PROBLEM:
Please copy out all lines of the entries that contain the word "image".

DATA:
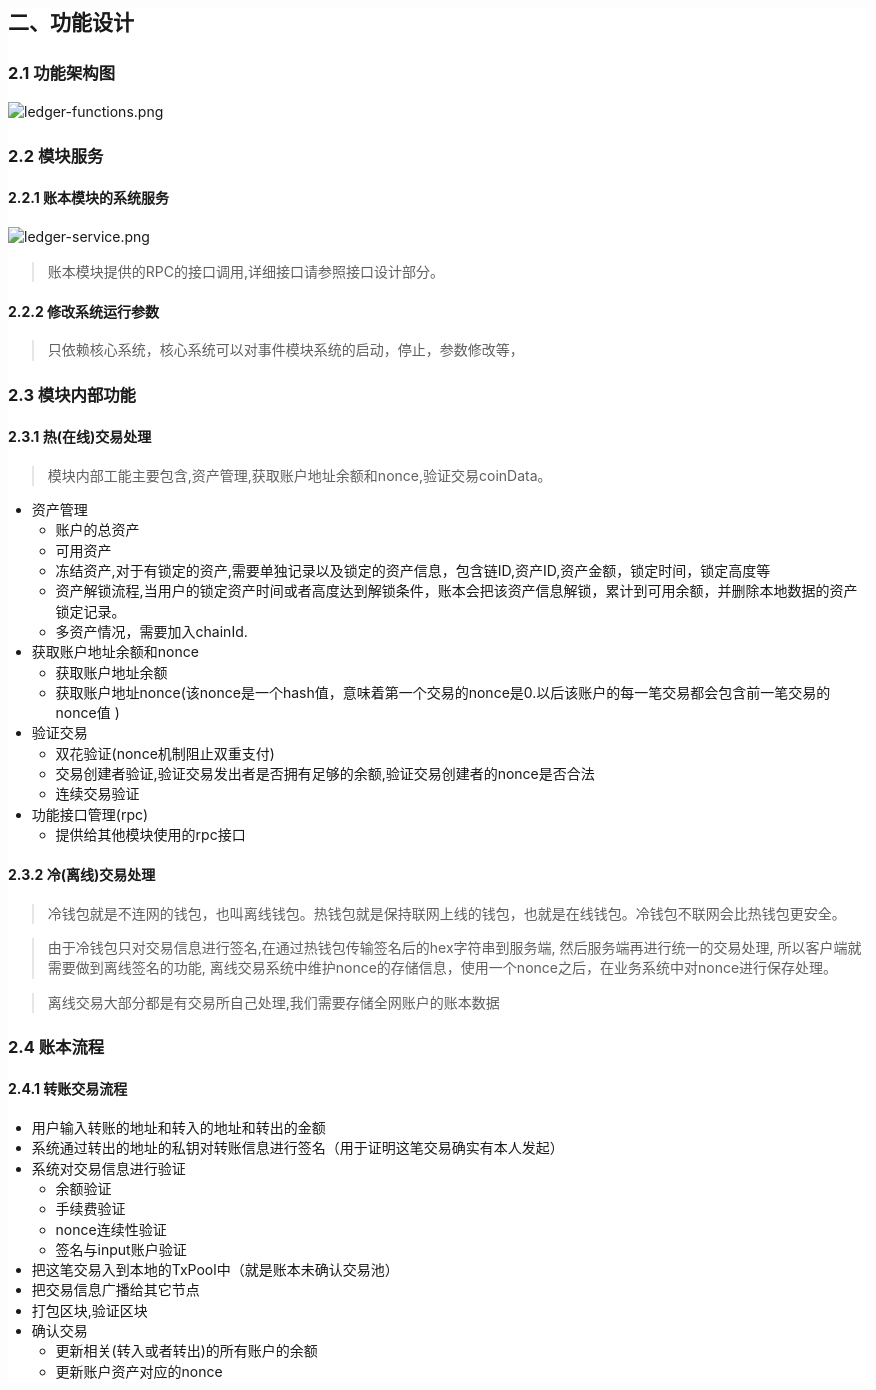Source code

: ## 二、功能设计

### 2.1 功能架构图
![ledger-functions.png](image/ledger/ledger-functions.png)

### 2.2 模块服务
#### 2.2.1 账本模块的系统服务
![ledger-service.png](image/ledger/ledger-service.png)

> 账本模块提供的RPC的接口调用,详细接口请参照接口设计部分。

#### 2.2.2 修改系统运行参数

> 只依赖核心系统，核心系统可以对事件模块系统的启动，停止，参数修改等，

### 2.3 模块内部功能
#### 2.3.1 热(在线)交易处理

> 模块内部工能主要包含,资产管理,获取账户地址余额和nonce,验证交易coinData。

- 资产管理
  - 账户的总资产
  - 可用资产
  - 冻结资产,对于有锁定的资产,需要单独记录以及锁定的资产信息，包含链ID,资产ID,资产金额，锁定时间，锁定高度等
  - 资产解锁流程,当用户的锁定资产时间或者高度达到解锁条件，账本会把该资产信息解锁，累计到可用余额，并删除本地数据的资产锁定记录。
  - 多资产情况，需要加入chainId.
- 获取账户地址余额和nonce
  - 获取账户地址余额
  - 获取账户地址nonce(该nonce是一个hash值，意味着第一个交易的nonce是0.以后该账户的每一笔交易都会包含前一笔交易的nonce值 )
- 验证交易
  - 双花验证(nonce机制阻止双重支付)
  - 交易创建者验证,验证交易发出者是否拥有足够的余额,验证交易创建者的nonce是否合法
  - 连续交易验证
- 功能接口管理(rpc)
  - 提供给其他模块使用的rpc接口
  
#### 2.3.2 冷(离线)交易处理
> 冷钱包就是不连网的钱包，也叫离线钱包。热钱包就是保持联网上线的钱包，也就是在线钱包。冷钱包不联网会比热钱包更安全。

> 由于冷钱包只对交易信息进行签名,在通过热钱包传输签名后的hex字符串到服务端, 然后服务端再进行统一的交易处理, 所以客户端就需要做到离线签名的功能,
> 离线交易系统中维护nonce的存储信息，使用一个nonce之后，在业务系统中对nonce进行保存处理。

> 离线交易大部分都是有交易所自己处理,我们需要存储全网账户的账本数据

### 2.4 账本流程
#### 2.4.1 转账交易流程

  - 用户输入转账的地址和转入的地址和转出的金额
  - 系统通过转出的地址的私钥对转账信息进行签名（用于证明这笔交易确实有本人发起）
  - 系统对交易信息进行验证
    - 余额验证
    - 手续费验证
    - nonce连续性验证
    - 签名与input账户验证
  - 把这笔交易入到本地的TxPool中（就是账本未确认交易池）
  - 把交易信息广播给其它节点
  - 打包区块,验证区块
  - 确认交易
    - 更新相关(转入或者转出)的所有账户的余额
    - 更新账户资产对应的nonce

RESULT OF THE TASK:
![ledger-functions.png](image/ledger/ledger-functions.png)
![ledger-service.png](image/ledger/ledger-service.png)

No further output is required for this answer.